Your assignment:
Retype, exactly as they appear below, the lines between the line holding "bästa lösningen för dina specifika behov" and the line holding "solpaneler i Tävelsås", both ends included.

Material provided:
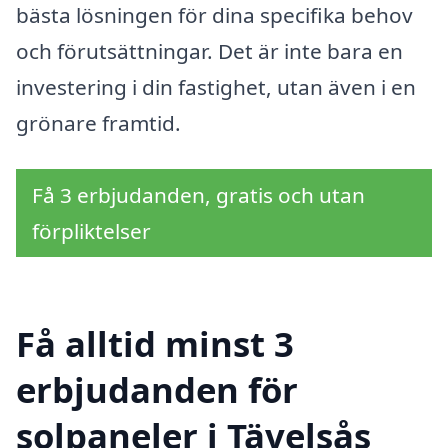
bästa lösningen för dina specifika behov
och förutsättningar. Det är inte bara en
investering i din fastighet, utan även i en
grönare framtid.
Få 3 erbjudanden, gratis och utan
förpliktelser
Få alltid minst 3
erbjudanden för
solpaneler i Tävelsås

==

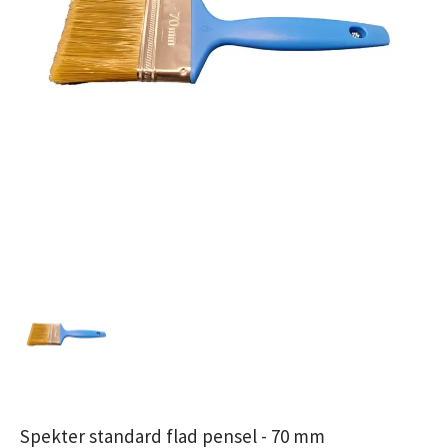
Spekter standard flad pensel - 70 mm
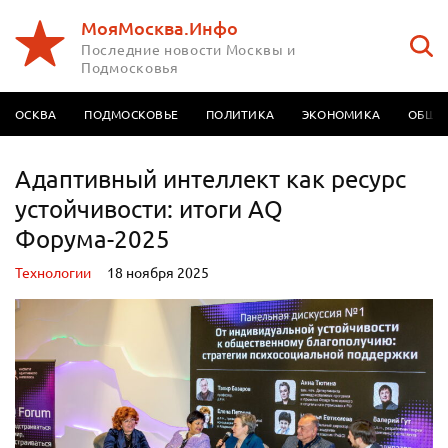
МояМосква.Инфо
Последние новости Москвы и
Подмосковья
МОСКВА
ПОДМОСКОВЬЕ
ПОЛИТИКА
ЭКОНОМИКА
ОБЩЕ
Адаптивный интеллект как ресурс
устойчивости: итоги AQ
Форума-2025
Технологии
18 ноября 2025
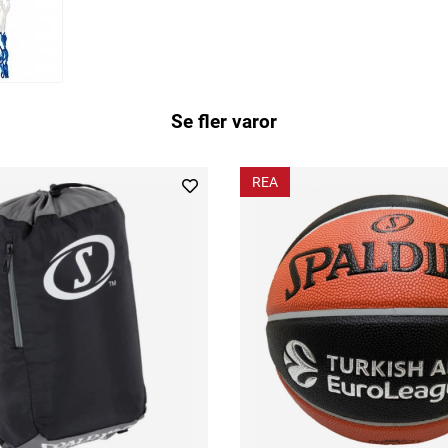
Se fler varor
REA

Solution for this exercise:
bästa lösningen för dina specifika behov
och förutsättningar. Det är inte bara en
investering i din fastighet, utan även i en
grönare framtid.
Få 3 erbjudanden, gratis och utan
förpliktelser
Få alltid minst 3
erbjudanden för
solpaneler i Tävelsås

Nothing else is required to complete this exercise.